Review your external links
If your overall link profile looks OK it’s time to have a closer look at the actual links pointing to your site. Where did they come from and how were they obtained? Mention the word “Penguin” to any SEO consultant and their mind will not be drawn to cute, flightless birds wearing a tux…but rather a Google algorithm update launched a few years back designed to reduce the ranking of sites using “webspam”…in Google-speak. Essentially these are sites using techniques which do not comply with webmaster guidelines. If you have a whole bunch of links pointing to your site which do not meet Google’s quality guidelines, not only will these links fail to improve your ranking but they can now have a negative affect.
And that means…you need to get rid of them. Once you have identified these low quality links you need to contact the webmaster to have them removed.
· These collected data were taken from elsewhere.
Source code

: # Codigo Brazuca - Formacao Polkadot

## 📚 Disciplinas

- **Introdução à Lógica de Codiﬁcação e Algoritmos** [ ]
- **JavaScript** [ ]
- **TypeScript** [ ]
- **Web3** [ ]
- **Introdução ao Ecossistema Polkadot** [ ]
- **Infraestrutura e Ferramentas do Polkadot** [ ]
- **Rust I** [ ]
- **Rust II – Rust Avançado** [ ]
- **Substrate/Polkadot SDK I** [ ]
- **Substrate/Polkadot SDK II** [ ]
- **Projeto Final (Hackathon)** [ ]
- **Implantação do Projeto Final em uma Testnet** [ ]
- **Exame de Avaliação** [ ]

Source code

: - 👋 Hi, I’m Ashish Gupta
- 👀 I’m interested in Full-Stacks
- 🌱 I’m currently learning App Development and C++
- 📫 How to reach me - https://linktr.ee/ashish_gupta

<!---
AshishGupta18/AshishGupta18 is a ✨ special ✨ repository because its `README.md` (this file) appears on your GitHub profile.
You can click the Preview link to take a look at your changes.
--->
This won’t always be easy. In fact…a lot of dodgy webmasters will see an opportunity to make a buck and will actually want to charge you to remove them. Don’t play that game…
Google “Disavow” tool
If you have attempted to have low quality links removed but have been unsuccessful you can submit a list to Google and ask them to disavow the links. Use this tool with caution though…I’ve seen sites that were not subject to a penalty lose rankings significantly after submitting a disavow, based on a tool identifying most of the backlinks as low quality. So don’t throw out the baby with the bathwater. Only use disavow as a last report and only submit links which are clearly low quality and likely to be hurting you. You can always submit an updated list after you have judged the effect of submitting the original list.
Google “Panda” update
While the Penguin algorithm update was designed to tackle webspam, Panda’s objective was to lower ranking on low quality and “thin content” sites. Panda is more focused on your overall site quality than the ranking of individual pages, but a high number of low quality pages can affect all your pages. So as I mentioned at the top of this article…start with looking at the content of the pages which have lost ranking. But don’t stop there…beef up or remove those thin content pages.
Keep calm…take action…review
Above all don’t panic and make rash decisions. Sometimes your rankings will return after a day or two without you taking any action. It happens..and usually means some other temporary factor came into play. But if the situation doesn’t change…start putting your recovery plan into action. Take a measured, step-by-step response and you will see those rankings quickly return.